Reputation: 5421
I would like to declare that my react-redux mapStateToProps
function is returning correctly-typed properties and not omitting any.
If I do it this way, it complains about dispatch in props. If I made it not $Exact
, I think it wouldn't catch missing or extra props.
I was thinking that myComponent could declare a static field with type Props so I could read off the type from there, but that seems like a hack and I would need to do it for every component.
src/mycomponent/index.js
:import {connect} from 'react-redux'
import type {Props} from './myComponent';
import MyComponent from './myComponent'
function mapStateToProps(state: State): $Exact<Props> {
return {
myKey: state.myKey,
};
}
export default connect(mapStateToProps)(MyComponent);
src/myComponent/myComponent.js
type Props = {
myKey: string,
}
export default class MyComponent extends React.Component {
props: Props;
...
}
Upvotes: 3
Views: 1659
Reputation: 10532
I think you shouldn't use $Exact
with props.

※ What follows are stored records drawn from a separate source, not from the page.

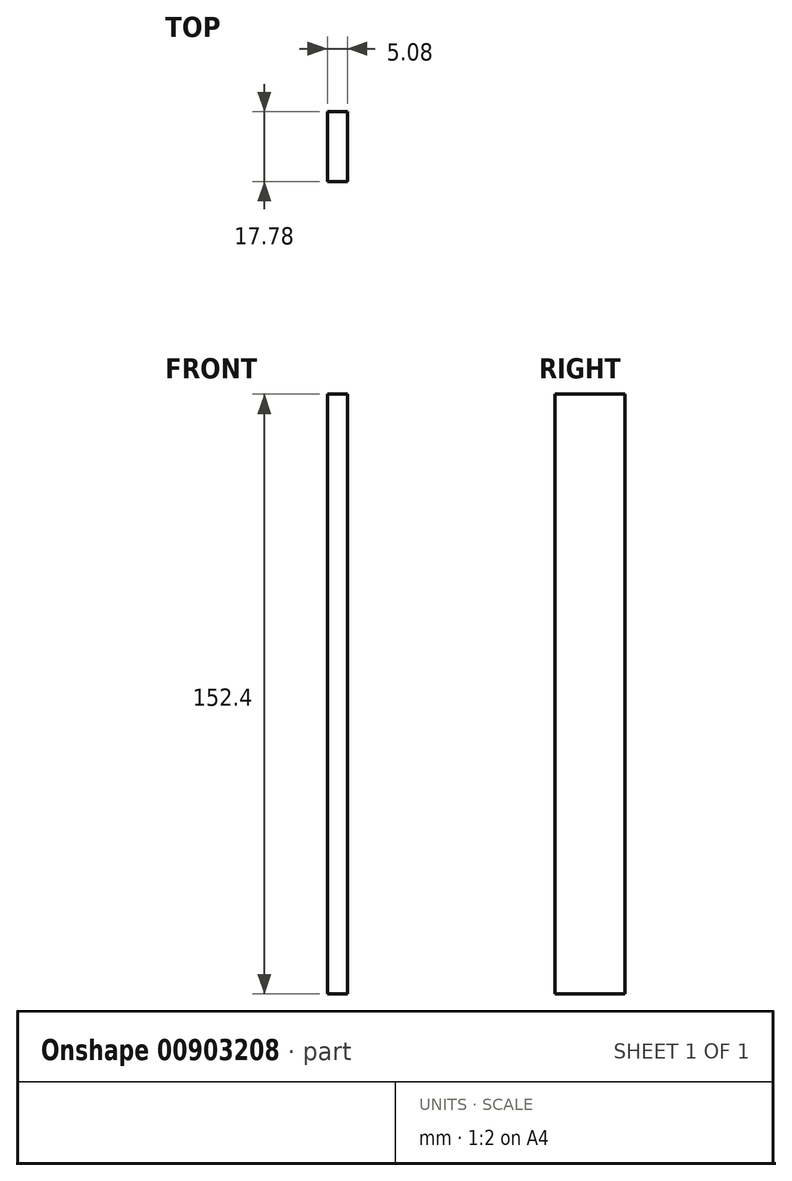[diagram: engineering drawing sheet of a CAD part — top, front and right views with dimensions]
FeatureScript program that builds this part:
annotation { "Feature Type Name" : "Feature", "Feature Type Description" : "" }
export const myFeature = defineFeature(function(context is Context, id is Id, definition is map)
    precondition{}
    {
        {
            var Q0;
            Q0=qCreatedBy(makeId("Front.planeOp"),FACE);
            var sketch = newSketch(context, id + "F0", { "sketchPlane" : qUnion([Q0])});
            skLineSegment(sketch, "E0.bottom", {"start": v(-43.97, 107.35) * mm, "end": v(-38.9, 107.35) * mm});
            skLineSegment(sketch, "E0.top", {"start": v(-43.97, -45.05) * mm, "end": v(-38.9, -45.05) * mm});
            skLineSegment(sketch, "E0.left", {"start": v(-43.97, 107.35) * mm, "end": v(-43.97, -45.05) * mm});
            skLineSegment(sketch, "E0.right", {"start": v(-38.9, 107.35) * mm, "end": v(-38.9, -45.05) * mm});
            skSolve(sketch);
        }
        {
            var Q0;
            Q0 = qSketchRegion(id + "F0", true);
            extrude(context, id + "F1", {"entities" : qUnion([Q0]), "depth" : 17.78 * mm, "offsetDistance" : 25.4 * mm});
        }
    });
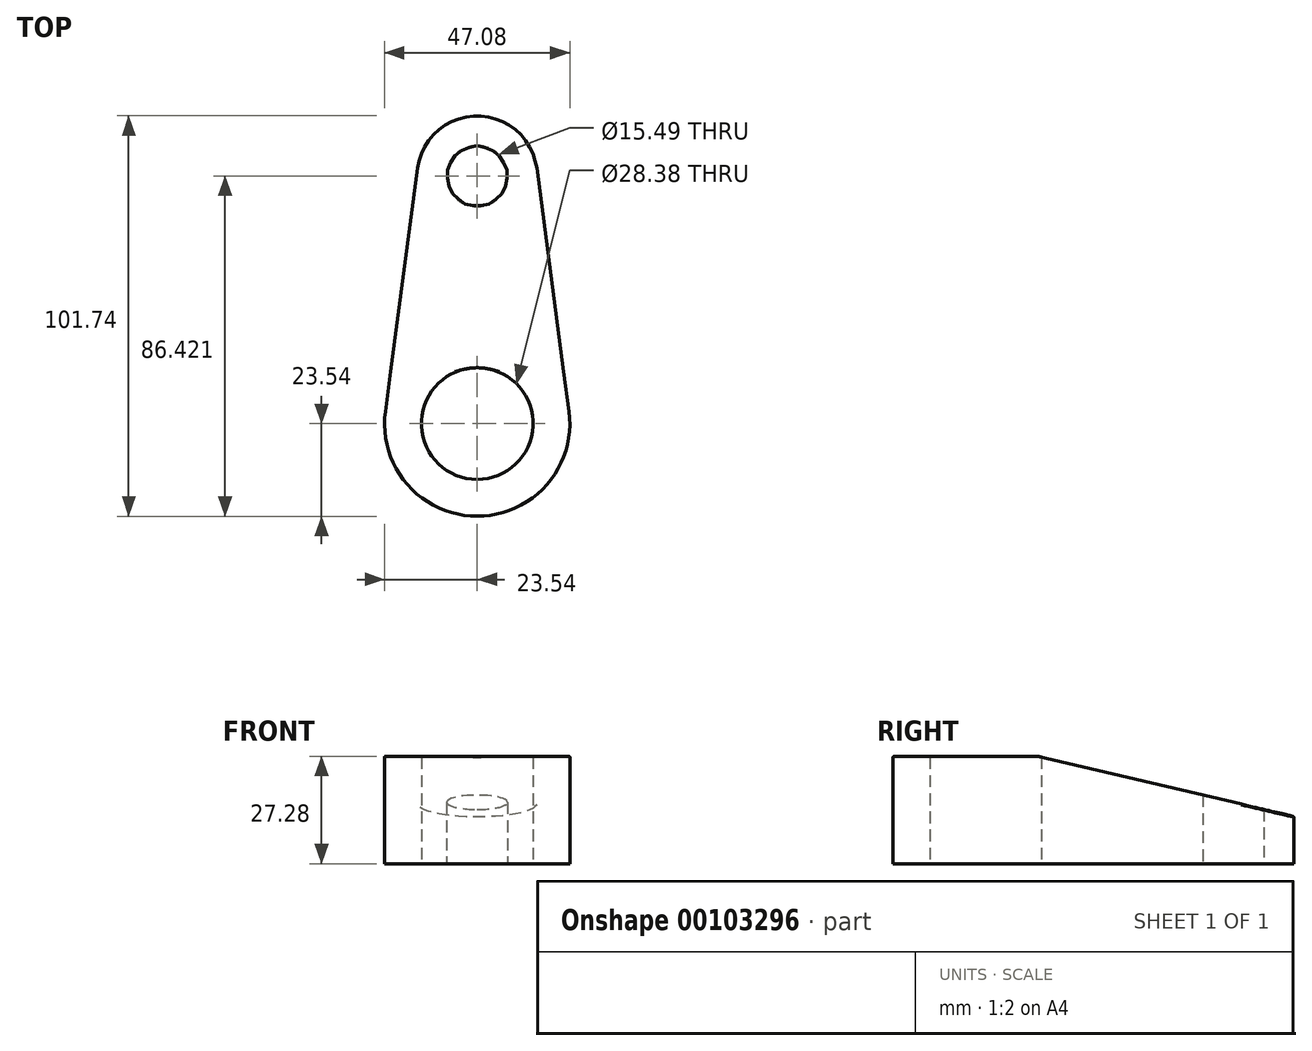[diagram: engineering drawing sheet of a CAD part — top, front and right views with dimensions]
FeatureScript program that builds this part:
annotation { "Feature Type Name" : "Feature", "Feature Type Description" : "" }
export const myFeature = defineFeature(function(context is Context, id is Id, definition is map)
    precondition{}
    {
        {
            var Q0;
            Q0=qCreatedBy(makeId("Top.planeOp"),FACE);
            var sketch = newSketch(context, id + "F0", { "sketchPlane" : qUnion([Q0])});
            skCircle(sketch, "E0", {"center": v(0, 0) * mm, "radius": 14.19 * mm});
            skCircle(sketch, "E1", {"center": v(0, 0) * mm, "radius": 23.54 * mm});
            skCircle(sketch, "E2", {"center": v(0, 62.88) * mm, "radius": 7.74 * mm});
            skCircle(sketch, "E3", {"center": v(0, 62.88) * mm, "radius": 15.32 * mm});
            skLineSegment(sketch, "E4", {"start": v(-23.34, 3.08) * mm, "end": v(-15.19, 64.88) * mm});
            skLineSegment(sketch, "E5", {"start": v(23.34, 3.08) * mm, "end": v(15.19, 64.88) * mm});
            skSolve(sketch);
        }
        {
            var Q0;
            {var subQ0=sQuery(id+"F0.wireOp",EDGE,"E4");Q0=makeQuery(id+"F0.imprint","IMPRINT",FACE,{"disambiguationData":[TD([[makeQuery(id+"F0.imprint","IMPRINT",EDGE,{"derivedFrom":subQ0}),-1.0]])]});}
            var Q1;
            Q1=makeQuery(id+"F0.imprint","IMPRINT",FACE,{"disambiguationData":[TD([[makeQuery(id+"F0.imprint","IMPRINT",EDGE,{"derivedFrom":sQuery(id+"F0.wireOp",EDGE,"E0")}),-1.0]])]});
            var Q2;
            Q2=makeQuery(id+"F0.imprint","IMPRINT",FACE,{"disambiguationData":[TD([[makeQuery(id+"F0.imprint","IMPRINT",EDGE,{"derivedFrom":sQuery(id+"F0.wireOp",EDGE,"E2")}),-1.0]])]});
            extrude(context, id + "F1", {"entities" : qUnion([Q0, Q1, Q2]), "depth" : 27.28 * mm});
        }
        {
            var Q0;
            Q0=qCreatedBy(makeId("Right.planeOp"),FACE);
            var sketch = newSketch(context, id + "F2", { "sketchPlane" : qUnion([Q0])});
            skLineSegment(sketch, "E6", {"start": v(0, 0) * mm, "end": v(0, 26.99) * mm, "construction": true});
            skSolve(sketch);
        }
        {
            var Q0;
            Q0=qCreatedBy(makeId("Right.planeOp"),FACE);
            var sketch = newSketch(context, id + "F3", { "sketchPlane" : qUnion([Q0])});
            skLineSegment(sketch, "E7", {"start": v(12.1, 27.55) * mm, "end": v(98.72, 27.55) * mm});
            skLineSegment(sketch, "E8", {"start": v(98.72, 27.55) * mm, "end": v(98.72, 7.18) * mm});
            skLineSegment(sketch, "E9", {"start": v(98.72, 7.18) * mm, "end": v(12.1, 27.55) * mm});
            skSolve(sketch);
        }
        {
            var Q0;
            Q0 = qSketchRegion(id + "F3", true);
            extrude(context, id + "F4", {"entities" : qUnion([Q0]), "operationType" : NewBodyOperationType.REMOVE, "depth" : 70.83 * mm, "hasSecondDirection" : true, "secondDirectionOppositeDirection" : true, "secondDirectionDepth" : 25.4 * mm});
        }
        {
            var Q0;
            Q0=makeQuery(id+"F1.opExtrude","CAP_EDGE",EDGE,{"disambiguationData":[OSD([sQuery(id+"F0.wireOp",EDGE,"E0")])],"isStart":false});
            var Q1;
            Q1=makeQuery(id+"F1.opExtrude","CAP_EDGE",EDGE,{"disambiguationData":[OSD([sQuery(id+"F0.wireOp",EDGE,"E1")])],"isStart":false});
            var Q2;
            Q2=makeQuery(id+"F4.boolean.opBoolean","INTERSECT",EDGE,{"derivedFrom":[makeQuery(id+"F1.opExtrude","SWEPT_FACE",FACE,{"disambiguationData":[OSD([sQuery(id+"F0.wireOp",EDGE,"E5")])]}),makeQuery(id+"F4.opExtrude","SWEPT_FACE",FACE,{"disambiguationData":[OSD([sQuery(id+"F3.wireOp",EDGE,"E9")])]})]});
            var Q3;
            Q3=makeQuery(id+"F4.boolean.opBoolean","INTERSECT",EDGE,{"disambiguationData":[OD(0.0)],"derivedFrom":[makeQuery(id+"F1.opExtrude","CAP_FACE",FACE,{"disambiguationData":[OSD([sQuery(id+"F0.wireOp",EDGE,"E0"),sQuery(id+"F0.wireOp",EDGE,"E1"),sQuery(id+"F0.wireOp",EDGE,"E2"),sQuery(id+"F0.wireOp",EDGE,"E3"),sQuery(id+"F0.wireOp",EDGE,"E4"),sQuery(id+"F0.wireOp",EDGE,"E5")])],"isStart":false}),makeQuery(id+"F4.opExtrude","SWEPT_FACE",FACE,{"disambiguationData":[OSD([sQuery(id+"F3.wireOp",EDGE,"E9")])]})]});
            var Q4;
            Q4=makeQuery(id+"F4.boolean.opBoolean","INTERSECT",EDGE,{"disambiguationData":[OD(1.0)],"derivedFrom":[makeQuery(id+"F1.opExtrude","CAP_FACE",FACE,{"disambiguationData":[OSD([sQuery(id+"F0.wireOp",EDGE,"E0"),sQuery(id+"F0.wireOp",EDGE,"E1"),sQuery(id+"F0.wireOp",EDGE,"E2"),sQuery(id+"F0.wireOp",EDGE,"E3"),sQuery(id+"F0.wireOp",EDGE,"E4"),sQuery(id+"F0.wireOp",EDGE,"E5")])],"isStart":false}),makeQuery(id+"F4.opExtrude","SWEPT_FACE",FACE,{"disambiguationData":[OSD([sQuery(id+"F3.wireOp",EDGE,"E9")])]})]});
            fillet(context, id + "F5", {"entities" : qUnion([Q0, Q1, Q2, Q3, Q4]), "radius" : 0.2 * mm, "tangentPropagation" : true, "allowEdgeOverflow" : false});
        }
    });
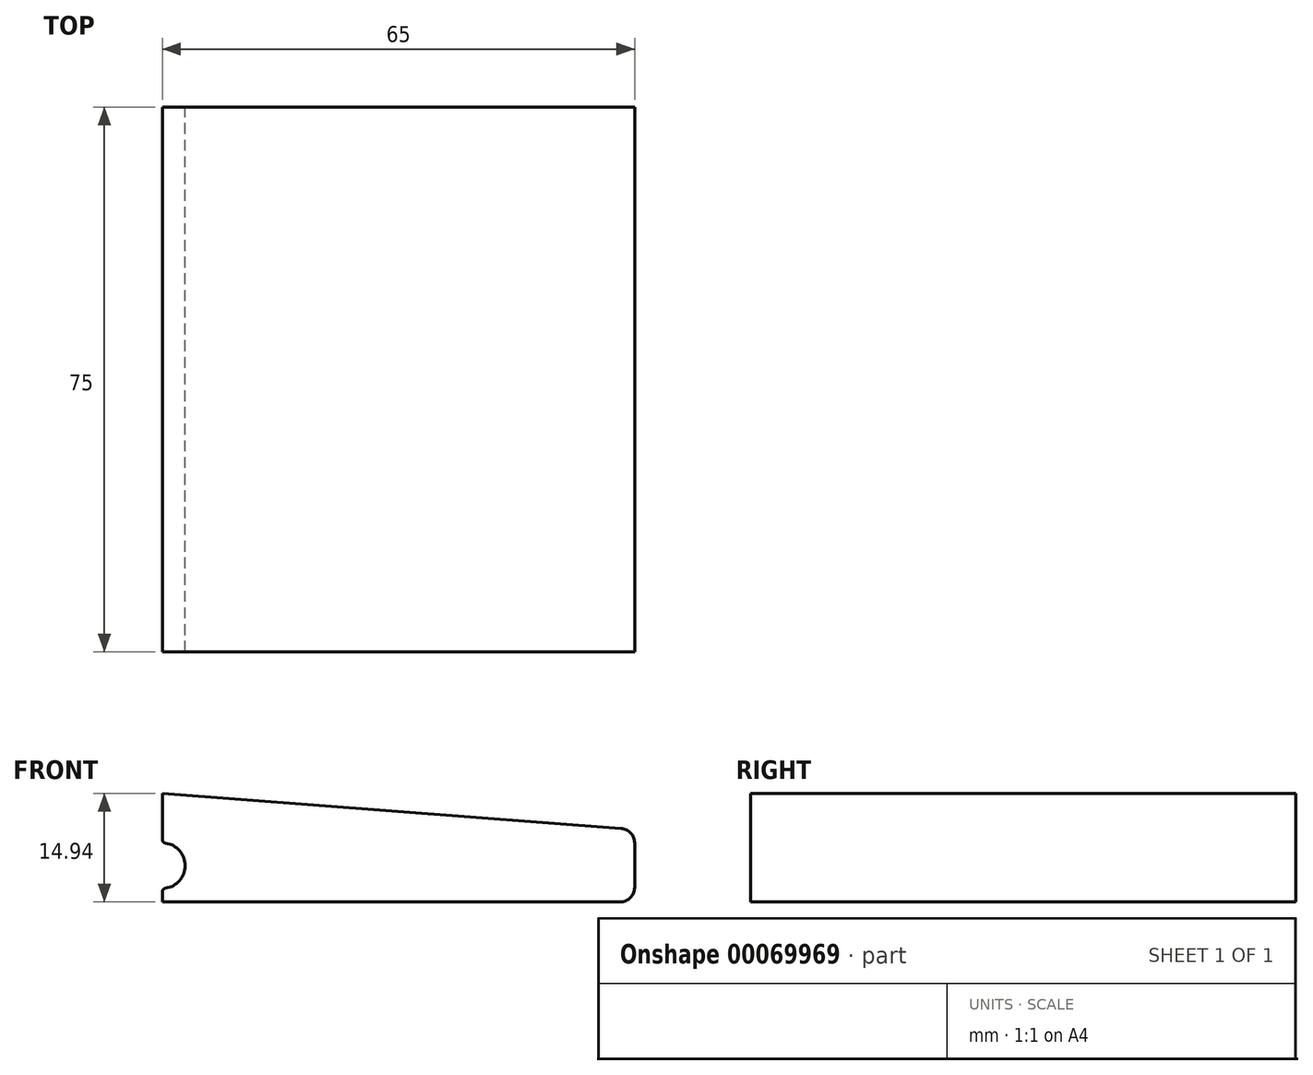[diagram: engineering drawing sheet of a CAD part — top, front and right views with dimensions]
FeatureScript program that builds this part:
annotation { "Feature Type Name" : "Feature", "Feature Type Description" : "" }
export const myFeature = defineFeature(function(context is Context, id is Id, definition is map)
    precondition{}
    {
        {
            var Q0;
            Q0=qCreatedBy(makeId("Front.planeOp"),FACE);
            var sketch = newSketch(context, id + "F0", { "sketchPlane" : qUnion([Q0])});
            skLineSegment(sketch, "E0.top", {"start": v(46.7, 0) * mm, "end": v(-16.3, 0) * mm});
            skArc(sketch, "E1", {"start": v(-15.88, 1.91) * mm, "mid": v(-13.18, 5) * mm, "end": v(-15.88, 8.1) * mm});
            skLineSegment(sketch, "E2.trimOffspring", {"start": v(-16.3, 1.42) * mm, "end": v(-16.3, 0) * mm});
            skPoint(sketch, "E3.visualSharp", {"position": v(-16.3, 8.13) * mm});
            skArc(sketch, "E3.filletArc", {"start": v(-16.3, 8.6) * mm, "mid": v(-16.18, 8.27) * mm, "end": v(-15.88, 8.1) * mm});
            skPoint(sketch, "E4.visualSharp", {"position": v(-16.3, 1.88) * mm});
            skArc(sketch, "E4.filletArc", {"start": v(-15.88, 1.91) * mm, "mid": v(-16.18, 1.75) * mm, "end": v(-16.3, 1.42) * mm});
            skLineSegment(sketch, "E5", {"start": v(-16.3, 8.6) * mm, "end": v(-16.3, 14.95) * mm});
            skLineSegment(sketch, "E6", {"start": v(48.7, 2) * mm, "end": v(48.7, 8.15) * mm});
            skLineSegment(sketch, "E7", {"start": v(-16.3, 14.95) * mm, "end": v(46.84, 10.15) * mm});
            skPoint(sketch, "E8.visualSharp", {"position": v(48.7, 10) * mm});
            skArc(sketch, "E8.filletArc", {"start": v(48.7, 8.15) * mm, "mid": v(48.16, 9.51) * mm, "end": v(46.84, 10.15) * mm});
            skPoint(sketch, "E9.visualSharp", {"position": v(48.7, 0) * mm});
            skArc(sketch, "E9.filletArc", {"start": v(46.7, 0) * mm, "mid": v(48.1, 0.6) * mm, "end": v(48.7, 2) * mm});
            skSolve(sketch);
        }
        {
            var Q0;
            Q0 = qSketchRegion(id + "F0", true);
            extrude(context, id + "F1", {"entities" : qUnion([Q0]), "depth" : 75 * mm});
        }
    });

It is not an error in React to specify extra props, and a lot of libraries depend on this behavior. If you use the Props
type without $Exact
, it will still catch missing props ("In JavaScript, accessing a property that doesn’t exist evaluates to undefined. This is a common source of errors in JavaScript programs, so Flow turns these into type errors."), but won't complain about extra props being passed (in fact, the behavior of object types in Flow was changed to allow for objects with extra fields not specified in the type)
Of course, the ideal solution here would be for Flow to allow object types to be extended, for instance:
type Props = { /* ... */ }
type ReduxProps = { ...Props, dispatch: /* ... */ }
but while this feature doesn't land, I believe it's just best to tolerate extra props to be passed. It should be reasonably safe, too, as Flow won't let you read from unknown props iirc.